Black History in the Heart of the City

Jo-Carolyn Goode | 2/9/2018, 8:08 a.m.
“If race has no history, if it has no worthwhile tradition, it becomes a negligible factor in the thought of ...

“If race has no history, if it has no worthwhile tradition, it becomes a negligible factor in the thought of the world, and it stands in danger of being exterminated,” said Dr. Carter G. Woodson some sixty-five years ago.

Fearing the African American story would be forgotten fueled the life’s work of the historian, author, and journalist. He was among the first to examine African American history. Over the course of his life, he engrossed himself in the subject matter writing over twelve books on the topic. His thirst of wanting to know everything possible and the quest of his personal mission for the world to never ignore the story of African Americans compelled him to establish the Association for the Study of Negro Life and History with a few others.

The stout academician lobbied schools and organizations to study the history of African Americans. This eventually led to the beginning of Negro History Week in 1926. Since then President Abraham Lincoln and Frederick Douglas were both responsible for the abolishment of slavery and had birthdays in February, Woodson thought it fitting for the weeklong celebration to occur during the second week in February. Presidents that followed supported the week as it evolved into a month and was officially recognized as such by then President Gerald Ford.

In a speech about the observance of Black History Month on February 10, 1976, then President Ford said, “We can seize the opportunity to honor the too-often neglected accomplishments of Black Americans in every area of endeavor throughout our history.” Since then every President that has followed has celebrated how African Americans are woven into the fabric of American history and culture.

In Houston, there are many places to learn about the stony road African Americans have traveled. Below are just a few places to explore it.

*Buffalo Soldiers National Museum

Founded in 2001 by Vietnam veteran Captain Paul J. Matthews, the Buffalo Soldiers National Museum is the only museum dedicated to honoring the legacy of African American soldiers from the Revolutionary War to the present.
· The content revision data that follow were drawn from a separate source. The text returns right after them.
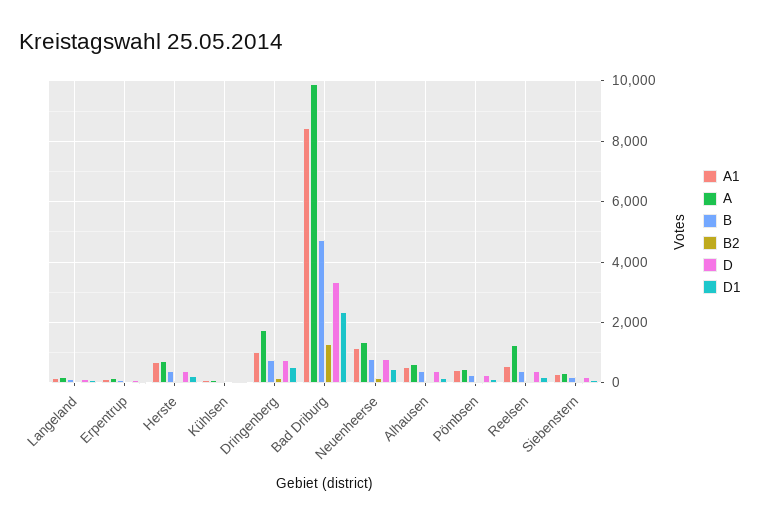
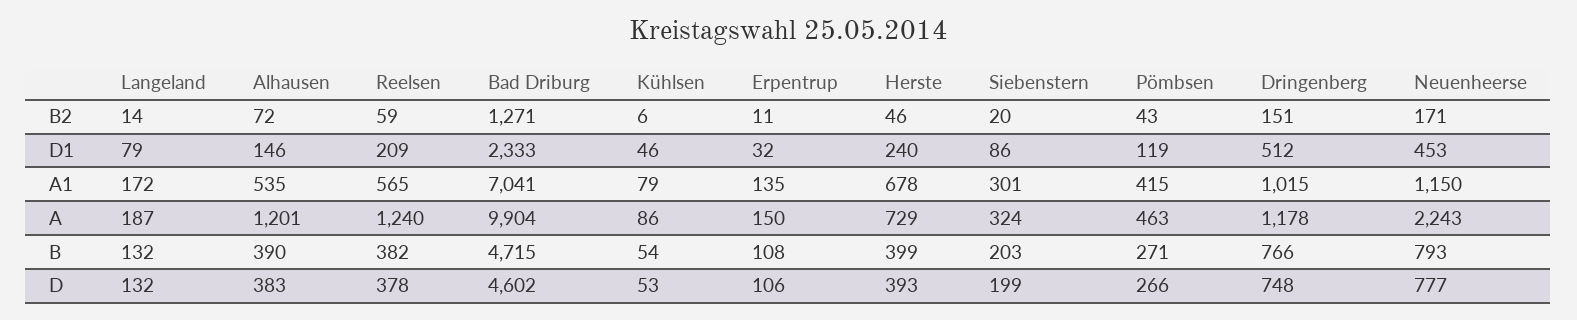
  {
    "A1": {
      "Langeland": 172,
      "Erpentrup": 135,
      "Herste": 678,
      "Kühlsen": 79,
      "Dringenberg": 1015,
-     "Bad Driburg": 8400,
+     "Bad Driburg": 7041,
      "Neuenheerse": 1150,
      "Alhausen": 535,
      "Pömbsen": 415,
      "Reelsen": 565,
      "Siebenstern": 301
    },
    "A": {
      "Langeland": 187,
      "Erpentrup": 150,
      "Herste": 729,
      "Kühlsen": 86,
-     "Dringenberg": 1800,
+     "Dringenberg": 1178,
      "Bad Driburg": 9904,
-     "Neuenheerse": 1400,
+     "Neuenheerse": 2243,
-     "Alhausen": 600,
+     "Alhausen": 1201,
      "Pömbsen": 463,
      "Reelsen": 1240,
      "Siebenstern": 324
    },
    "B": {
      "Langeland": 132,
      "Erpentrup": 108,
      "Herste": 399,
      "Kühlsen": 54,
      "Dringenberg": 766,
      "Bad Driburg": 4715,
      "Neuenheerse": 793,
      "Alhausen": 390,
      "Pömbsen": 271,
      "Reelsen": 382,
      "Siebenstern": 203
    },
    "B2": {
      "Langeland": 14,
      "Erpentrup": 11,
      "Herste": 46,
      "Kühlsen": 6,
      "Dringenberg": 151,
      "Bad Driburg": 1271,
      "Neuenheerse": 171,
      "Alhausen": 72,
      "Pömbsen": 43,
      "Reelsen": 59,
      "Siebenstern": 20
    },
    "D": {
      "Langeland": 132,
      "Erpentrup": 106,
      "Herste": 393,
      "Kühlsen": 53,
      "Dringenberg": 748,
-     "Bad Driburg": 3400,
+     "Bad Driburg": 4602,
      "Neuenheerse": 777,
      "Alhausen": 383,
      "Pömbsen": 266,
      "Reelsen": 378,
      "Siebenstern": 199
    },
    "D1": {
      "Langeland": 79,
      "Erpentrup": 32,
      "Herste": 240,
      "Kühlsen": 46,
      "Dringenberg": 512,
      "Bad Driburg": 2333,
      "Neuenheerse": 453,
      "Alhausen": 146,
      "Pömbsen": 119,
      "Reelsen": 209,
      "Siebenstern": 86
    }
  }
Visitors to the museum can see various exhibitions on No Man’s Land, Vietnam, Artillery, World War I and World War II, Tech Wall, and the Forgotten Faces of Ft. Craig. In addition, Buffalo Soldiers National Museum has a variety of programs that travel to educate the masses about the Buffalo Soldiers.
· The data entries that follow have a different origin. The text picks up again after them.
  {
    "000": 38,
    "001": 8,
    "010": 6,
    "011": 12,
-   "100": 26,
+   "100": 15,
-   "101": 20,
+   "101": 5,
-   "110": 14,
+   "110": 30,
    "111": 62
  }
*Houston Museum of African American Culture

The Houston Museum of African American Culture collects, conserves, explores, interprets, and exhibits the material and intellectual culture of Africans and African Americans in Houston, Texas, the southwest and the African Diaspora according to their website. HMAAC offers a variety of programs and learning opportunities for visitors of all ages and backgrounds, from guided tours to film screenings, to hands-on arts and craft activities! We strive to provide a variety of entertaining and enlightening learning experiences, to serve as a resource for Houston's diverse landscape of communities, to broaden public awareness of arts and culture through the African American lens and explore how other cultures intersect with African American history, art and culture.